§ Problem: Reproduce the profile of Florence Sireau-Gossiaux below in full, without changing a word.
*** Selected text Section Begins ***
Personal information
- Full name: Florence Sireau-Gossiaux
- Born: 25 May 1966 (age 60)

Sport
- Sport: Para-athletics
- Disability class: T52

Medal record
Women's para athletics
Representing France
Paralympic Games
| Silver medal – second place | 1988 Seoul | 800 metres - 1C |
| Silver medal – second place | 1992 Barcelona | 100 metres - TW2 |
| Bronze medal – third place | 1992 Barcelona | 800 metres - TW2 |
| Bronze medal – third place | 2000 Sydney | 100 metres - T52 |

= Florence Gossiaux =

French Paralympic athlete

Florence Sireau-Gossiaux (born 25 May 1966) is a paralympic athlete from France competing mainly in category T52 sprint events.

==Biography==
Gossiaux first competed in the Paralympics in 1988 in the 100m, 200m, 400m, 800m and 1500m winning a silver in the 800m. At the next games in 1992 she again competed in the 100m, 200m 400m and 800m and this time won a silver in the 100m and a bronze in 800m. After missing the 1996 games she next competed in the 2000 Summer Paralympics in the 100m winning a bronze medal and the 300m and 400m.
*** Selected text Section Ends ***
*** Provided data Section Begins ***
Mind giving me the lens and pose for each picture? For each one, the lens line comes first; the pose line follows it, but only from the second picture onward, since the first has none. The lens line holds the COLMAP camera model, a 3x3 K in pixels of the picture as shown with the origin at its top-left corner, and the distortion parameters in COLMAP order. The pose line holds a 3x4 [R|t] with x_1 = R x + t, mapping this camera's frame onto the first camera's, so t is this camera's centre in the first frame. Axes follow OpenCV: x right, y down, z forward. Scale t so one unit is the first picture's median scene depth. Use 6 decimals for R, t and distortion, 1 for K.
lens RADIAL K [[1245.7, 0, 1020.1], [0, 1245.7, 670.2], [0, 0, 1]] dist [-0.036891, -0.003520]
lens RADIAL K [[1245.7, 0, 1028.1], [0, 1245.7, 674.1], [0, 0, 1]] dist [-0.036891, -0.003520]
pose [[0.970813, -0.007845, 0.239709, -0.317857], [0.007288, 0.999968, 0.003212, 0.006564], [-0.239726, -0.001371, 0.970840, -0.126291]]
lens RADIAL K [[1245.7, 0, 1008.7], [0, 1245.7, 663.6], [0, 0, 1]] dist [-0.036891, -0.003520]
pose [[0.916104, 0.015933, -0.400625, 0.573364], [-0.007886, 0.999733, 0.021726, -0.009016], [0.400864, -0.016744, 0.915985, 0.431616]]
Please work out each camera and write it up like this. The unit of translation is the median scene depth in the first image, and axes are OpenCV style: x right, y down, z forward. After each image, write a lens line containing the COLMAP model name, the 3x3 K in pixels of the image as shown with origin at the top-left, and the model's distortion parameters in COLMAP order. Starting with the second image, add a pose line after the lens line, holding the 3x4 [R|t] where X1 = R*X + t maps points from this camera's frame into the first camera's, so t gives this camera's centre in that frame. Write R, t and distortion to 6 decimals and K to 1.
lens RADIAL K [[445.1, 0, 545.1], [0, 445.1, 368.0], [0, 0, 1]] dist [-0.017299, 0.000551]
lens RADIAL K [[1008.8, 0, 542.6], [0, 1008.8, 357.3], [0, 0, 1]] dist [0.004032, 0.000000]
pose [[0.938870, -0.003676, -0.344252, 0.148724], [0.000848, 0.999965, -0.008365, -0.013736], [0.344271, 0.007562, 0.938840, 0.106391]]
*** Provided data Section Ends ***
§ Result:
Personal information
- Full name: Florence Sireau-Gossiaux
- Born: 25 May 1966 (age 60)

Sport
- Sport: Para-athletics
- Disability class: T52

Medal record
Women's para athletics
Representing France
Paralympic Games
| Silver medal – second place | 1988 Seoul | 800 metres - 1C |
| Silver medal – second place | 1992 Barcelona | 100 metres - TW2 |
| Bronze medal – third place | 1992 Barcelona | 800 metres - TW2 |
| Bronze medal – third place | 2000 Sydney | 100 metres - T52 |

= Florence Gossiaux =

French Paralympic athlete

Florence Sireau-Gossiaux (born 25 May 1966) is a paralympic athlete from France competing mainly in category T52 sprint events.

==Biography==
Gossiaux first competed in the Paralympics in 1988 in the 100m, 200m, 400m, 800m and 1500m winning a silver in the 800m. At the next games in 1992 she again competed in the 100m, 200m 400m and 800m and this time won a silver in the 100m and a bronze in 800m. After missing the 1996 games she next competed in the 2000 Summer Paralympics in the 100m winning a bronze medal and the 300m and 400m.